*** Source material Section Begins ***

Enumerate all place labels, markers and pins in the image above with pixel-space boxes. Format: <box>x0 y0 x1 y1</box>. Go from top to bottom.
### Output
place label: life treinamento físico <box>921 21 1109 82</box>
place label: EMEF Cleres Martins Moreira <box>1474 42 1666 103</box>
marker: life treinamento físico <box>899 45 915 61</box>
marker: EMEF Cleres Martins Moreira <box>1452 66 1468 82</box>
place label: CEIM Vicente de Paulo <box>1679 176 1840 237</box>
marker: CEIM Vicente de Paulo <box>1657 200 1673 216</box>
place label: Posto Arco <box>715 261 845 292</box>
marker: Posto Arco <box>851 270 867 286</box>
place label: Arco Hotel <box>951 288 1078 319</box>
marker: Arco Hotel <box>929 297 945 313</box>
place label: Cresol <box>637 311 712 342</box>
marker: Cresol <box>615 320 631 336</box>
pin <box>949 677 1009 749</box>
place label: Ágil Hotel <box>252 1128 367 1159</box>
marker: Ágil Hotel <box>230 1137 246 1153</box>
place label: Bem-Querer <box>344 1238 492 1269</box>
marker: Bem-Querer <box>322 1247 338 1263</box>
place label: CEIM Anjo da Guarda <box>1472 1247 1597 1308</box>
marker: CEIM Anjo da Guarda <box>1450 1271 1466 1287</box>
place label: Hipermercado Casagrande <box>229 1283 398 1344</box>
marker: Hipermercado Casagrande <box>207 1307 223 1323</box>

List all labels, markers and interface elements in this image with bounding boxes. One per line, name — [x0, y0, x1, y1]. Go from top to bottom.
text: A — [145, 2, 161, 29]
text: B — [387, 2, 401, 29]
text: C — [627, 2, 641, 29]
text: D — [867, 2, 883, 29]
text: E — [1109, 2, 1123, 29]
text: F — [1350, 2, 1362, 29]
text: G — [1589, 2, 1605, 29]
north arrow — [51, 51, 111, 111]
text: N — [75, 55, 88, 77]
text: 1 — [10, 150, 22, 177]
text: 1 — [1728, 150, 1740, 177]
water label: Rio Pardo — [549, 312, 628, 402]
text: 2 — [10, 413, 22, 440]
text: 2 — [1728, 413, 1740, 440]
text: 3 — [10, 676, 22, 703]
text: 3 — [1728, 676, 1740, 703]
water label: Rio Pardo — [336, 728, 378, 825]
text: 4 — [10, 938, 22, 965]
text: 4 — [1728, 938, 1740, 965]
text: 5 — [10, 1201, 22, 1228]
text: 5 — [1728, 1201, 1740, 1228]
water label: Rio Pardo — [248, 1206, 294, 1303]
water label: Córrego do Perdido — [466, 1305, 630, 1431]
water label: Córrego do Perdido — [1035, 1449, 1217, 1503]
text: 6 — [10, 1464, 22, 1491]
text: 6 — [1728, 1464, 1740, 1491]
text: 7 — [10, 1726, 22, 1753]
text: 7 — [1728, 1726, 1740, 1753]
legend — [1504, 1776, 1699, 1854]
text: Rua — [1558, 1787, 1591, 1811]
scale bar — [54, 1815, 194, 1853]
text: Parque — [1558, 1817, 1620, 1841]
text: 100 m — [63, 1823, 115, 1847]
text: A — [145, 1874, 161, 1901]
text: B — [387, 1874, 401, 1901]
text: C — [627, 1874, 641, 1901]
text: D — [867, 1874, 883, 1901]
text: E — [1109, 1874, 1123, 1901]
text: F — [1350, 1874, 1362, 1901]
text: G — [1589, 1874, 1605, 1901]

*** Source material Section Ends ***

Scan the data for lines containing "Martins" and copy all of them.

place label: EMEF Cleres Martins Moreira <box>1474 42 1666 103</box>
marker: EMEF Cleres Martins Moreira <box>1452 66 1468 82</box>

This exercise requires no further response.